## 任务一览
1. 请将关于新媒体著作权的文段中从“2018-06-08 来源:《编辑之友》”到“作权的保护展开探讨势在必行。”(含首尾)的部分重新写出,并把其中的“知识产权”换成“智力成果权”。
2. 请根据关于新媒体著作权的文段回答下列问题:
(a)作者许文峰所属的单位是什么?
(b)2016年的调查显示,数字化阅读的覆盖率达到多少?
(c)2016年年初,北京市受理的著作权案例共计多少件?

2018-06-08 来源:《编辑之友》
  【作 者】许文峰:广州航海学院航运经贸学院

  【摘 要】著作权作为一种知识产权,与其特定的历史条件存在紧密的关联。新媒体时代前夕,以私权控制为核心的著作权保护机制呈现出典型的垄断效应,凸显了作品在传播及交易中的经济效益而忽视了作品生产的内在价值。而随着互联网和新媒体技术的发展,经济基础的不断提高,文化内容的积累、先进科学技术的推动和法律制度的不断丰富,著作权实现了社会功能结构的分化。而去中心化的网络技术发展,为权利的转换提供了动力源泉,从而使以开放共享为特征的新型著作权保护体系得以衍生,满足了市场和时代的需求。

  【关键词】新媒体;著作权;垄断;开放共享;大工业时期

  著作权作为一种知识产权,与其特定的历史条件存在紧密的关联。基于文献调研,著作权问题随着人类社会的发展而产生,直至清初,才有著作权的相关立法,由于其承载的相关利益具有互换性的特点,因此其观念才逐步得到关注。著作权本身作为一种信息及知识的保护,需在兼顾原创者自身利益的同时,保障原作品的信息及知识在可接受的范畴内进行共享交流,由此便衍生了原创垄断与受众共享的博弈问题,为此对著作权的保护展开探讨势在必行。

  自20世纪60年代以来,科技的迅猛发展拓展了媒体传播的方式,使得有线电视、卫星直播系统、光纤电缆通信网、多媒体互动平台、网络直播平台、智能终端电视、互联网、IPTV等新兴媒体被人们熟知,它们作为“新媒体”的代表对传统著作权构成了一定的威胁。一方面,互联网技术的发展使得现行出版物呈现出多样化、电子化的发展趋势,维基百科、数字图书馆以其良好的便携性、一次投资、更新快、保管便利等优势,正逐步被越来越多的人所认知及接受,如2009年,《失落的秘符》这一著作的数字版发行总量实现历史性突破,超越了纸质书籍的数量;2016年,中国新闻出版总局展开关于阅读方式的大样本数据调查,发现数字化阅读已成为当今一种主流模式,其阅读覆盖率达到77.6%,连续八年实现增长,这在一定程度上开启了一个新的时代——数字化阅读时代。另一方面,由于目前数字出版具有实时互动、网络扁平化运行、便捷搜索、信息共享等多重功能,也出现了众多与著作权相关的案例。如受到传统出版实体行业的抵制,谷歌公司被美国出版商及作家协会提起诉讼。2016年年初,北京市受理著作权案例共计1471件,其中80%以上为互联网著作权纠纷案例。显而易见,数字化技术发展及互联网成为时代发展的主旋律,因此在新媒体时代,应提升著作权的保护机制,切实加强知识在传播过程中的保护,为著作权构建一个共享、均衡及利益博弈的考核机制,促使著作权在新媒体时代得到顺利过渡。

## 展示信息
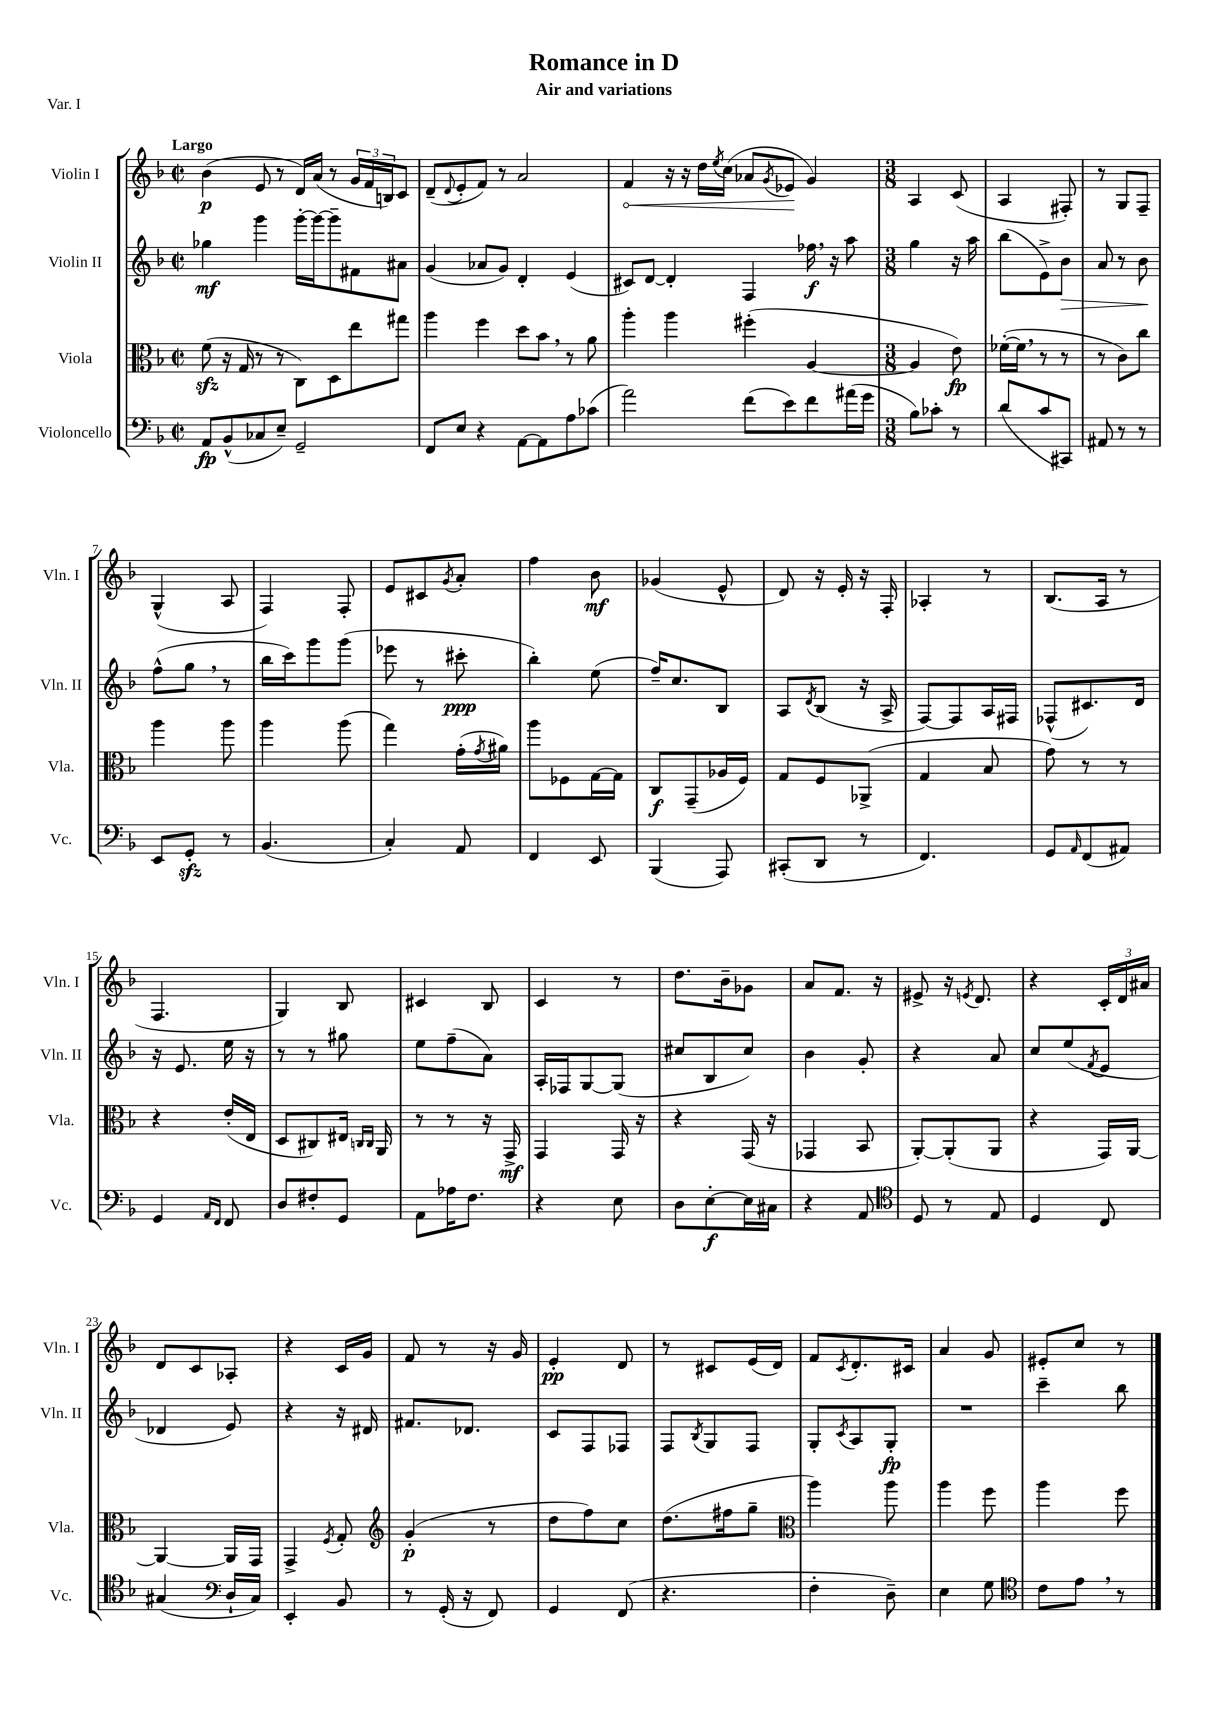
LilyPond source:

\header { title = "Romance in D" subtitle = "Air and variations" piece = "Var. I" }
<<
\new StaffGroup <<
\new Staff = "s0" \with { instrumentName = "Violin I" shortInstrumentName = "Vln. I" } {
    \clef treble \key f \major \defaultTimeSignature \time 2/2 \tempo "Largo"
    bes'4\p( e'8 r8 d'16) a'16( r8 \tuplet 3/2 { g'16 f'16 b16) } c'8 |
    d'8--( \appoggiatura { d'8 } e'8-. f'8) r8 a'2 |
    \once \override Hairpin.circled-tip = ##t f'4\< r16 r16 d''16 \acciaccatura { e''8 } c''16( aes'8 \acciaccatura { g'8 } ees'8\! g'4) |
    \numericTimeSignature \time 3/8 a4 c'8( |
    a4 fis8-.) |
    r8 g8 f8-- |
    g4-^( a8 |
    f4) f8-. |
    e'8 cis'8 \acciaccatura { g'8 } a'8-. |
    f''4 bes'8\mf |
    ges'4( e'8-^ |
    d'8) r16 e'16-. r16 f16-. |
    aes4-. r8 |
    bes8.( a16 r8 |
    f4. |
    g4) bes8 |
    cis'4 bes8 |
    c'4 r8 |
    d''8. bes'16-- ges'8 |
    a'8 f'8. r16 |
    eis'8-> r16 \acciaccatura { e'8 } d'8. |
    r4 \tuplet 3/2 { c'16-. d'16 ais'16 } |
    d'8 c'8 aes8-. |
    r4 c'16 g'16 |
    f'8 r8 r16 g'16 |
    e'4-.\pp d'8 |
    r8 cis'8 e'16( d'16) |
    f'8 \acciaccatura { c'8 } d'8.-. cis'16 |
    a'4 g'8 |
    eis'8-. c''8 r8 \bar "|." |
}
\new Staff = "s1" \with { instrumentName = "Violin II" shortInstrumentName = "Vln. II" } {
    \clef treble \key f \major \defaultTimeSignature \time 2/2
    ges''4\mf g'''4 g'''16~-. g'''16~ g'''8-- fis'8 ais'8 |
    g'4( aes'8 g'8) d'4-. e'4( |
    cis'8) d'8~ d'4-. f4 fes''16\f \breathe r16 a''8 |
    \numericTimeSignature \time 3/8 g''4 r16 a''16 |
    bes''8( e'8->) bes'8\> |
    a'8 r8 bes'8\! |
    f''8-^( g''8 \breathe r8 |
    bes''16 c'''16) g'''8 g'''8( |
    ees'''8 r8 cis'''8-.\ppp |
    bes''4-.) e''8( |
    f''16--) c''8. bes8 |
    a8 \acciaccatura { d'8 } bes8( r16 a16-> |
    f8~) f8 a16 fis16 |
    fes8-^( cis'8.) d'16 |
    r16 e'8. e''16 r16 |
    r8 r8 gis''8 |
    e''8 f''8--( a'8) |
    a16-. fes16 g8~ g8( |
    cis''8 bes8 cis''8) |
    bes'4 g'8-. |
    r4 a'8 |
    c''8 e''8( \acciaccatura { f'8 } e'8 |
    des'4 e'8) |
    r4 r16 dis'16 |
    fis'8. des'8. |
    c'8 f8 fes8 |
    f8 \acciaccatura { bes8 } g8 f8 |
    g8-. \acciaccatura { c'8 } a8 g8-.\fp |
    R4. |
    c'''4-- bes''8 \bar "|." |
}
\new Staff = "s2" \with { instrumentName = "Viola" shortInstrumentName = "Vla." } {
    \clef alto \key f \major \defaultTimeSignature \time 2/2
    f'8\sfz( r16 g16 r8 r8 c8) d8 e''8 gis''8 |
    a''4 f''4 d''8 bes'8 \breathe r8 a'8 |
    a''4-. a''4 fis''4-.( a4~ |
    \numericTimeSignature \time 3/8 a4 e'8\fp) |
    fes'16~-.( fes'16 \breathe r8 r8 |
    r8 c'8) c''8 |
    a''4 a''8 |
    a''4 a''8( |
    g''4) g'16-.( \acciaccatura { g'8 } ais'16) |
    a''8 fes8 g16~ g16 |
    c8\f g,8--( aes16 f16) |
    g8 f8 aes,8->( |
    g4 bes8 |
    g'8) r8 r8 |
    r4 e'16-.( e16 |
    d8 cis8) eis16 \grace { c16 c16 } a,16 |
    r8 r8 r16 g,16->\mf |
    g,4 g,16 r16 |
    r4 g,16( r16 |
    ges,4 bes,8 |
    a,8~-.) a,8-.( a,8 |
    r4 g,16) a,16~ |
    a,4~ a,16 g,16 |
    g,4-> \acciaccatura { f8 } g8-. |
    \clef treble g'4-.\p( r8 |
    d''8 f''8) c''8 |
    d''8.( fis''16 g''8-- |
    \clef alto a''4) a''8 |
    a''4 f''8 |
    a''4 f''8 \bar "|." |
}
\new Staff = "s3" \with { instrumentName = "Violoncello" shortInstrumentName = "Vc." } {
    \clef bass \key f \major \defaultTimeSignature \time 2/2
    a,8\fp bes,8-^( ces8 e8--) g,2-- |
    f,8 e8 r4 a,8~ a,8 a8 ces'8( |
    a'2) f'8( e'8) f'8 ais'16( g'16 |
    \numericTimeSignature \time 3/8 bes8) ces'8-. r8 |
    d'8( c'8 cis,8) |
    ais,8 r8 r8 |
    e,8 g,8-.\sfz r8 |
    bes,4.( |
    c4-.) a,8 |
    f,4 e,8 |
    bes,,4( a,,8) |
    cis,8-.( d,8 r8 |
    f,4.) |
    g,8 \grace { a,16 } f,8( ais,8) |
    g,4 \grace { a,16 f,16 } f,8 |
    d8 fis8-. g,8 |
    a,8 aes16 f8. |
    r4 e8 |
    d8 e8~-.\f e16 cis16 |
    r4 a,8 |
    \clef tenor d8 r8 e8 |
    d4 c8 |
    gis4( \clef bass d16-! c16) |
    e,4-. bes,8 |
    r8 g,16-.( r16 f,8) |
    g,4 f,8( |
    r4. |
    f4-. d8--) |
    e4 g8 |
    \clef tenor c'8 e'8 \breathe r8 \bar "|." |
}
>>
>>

## 参考答案
1.
2018-06-08 来源:《编辑之友》
  【作 者】许文峰:广州航海学院航运经贸学院

  【摘 要】著作权作为一种智力成果权,与其特定的历史条件存在紧密的关联。新媒体时代前夕,以私权控制为核心的著作权保护机制呈现出典型的垄断效应,凸显了作品在传播及交易中的经济效益而忽视了作品生产的内在价值。而随着互联网和新媒体技术的发展,经济基础的不断提高,文化内容的积累、先进科学技术的推动和法律制度的不断丰富,著作权实现了社会功能结构的分化。而去中心化的网络技术发展,为权利的转换提供了动力源泉,从而使以开放共享为特征的新型著作权保护体系得以衍生,满足了市场和时代的需求。

  【关键词】新媒体;著作权;垄断;开放共享;大工业时期

  著作权作为一种智力成果权,与其特定的历史条件存在紧密的关联。基于文献调研,著作权问题随着人类社会的发展而产生,直至清初,才有著作权的相关立法,由于其承载的相关利益具有互换性的特点,因此其观念才逐步得到关注。著作权本身作为一种信息及知识的保护,需在兼顾原创者自身利益的同时,保障原作品的信息及知识在可接受的范畴内进行共享交流,由此便衍生了原创垄断与受众共享的博弈问题,为此对著作权的保护展开探讨势在必行。

2.
(a)广州航海学院航运经贸学院。
(b)77.6%。
(c)1471件。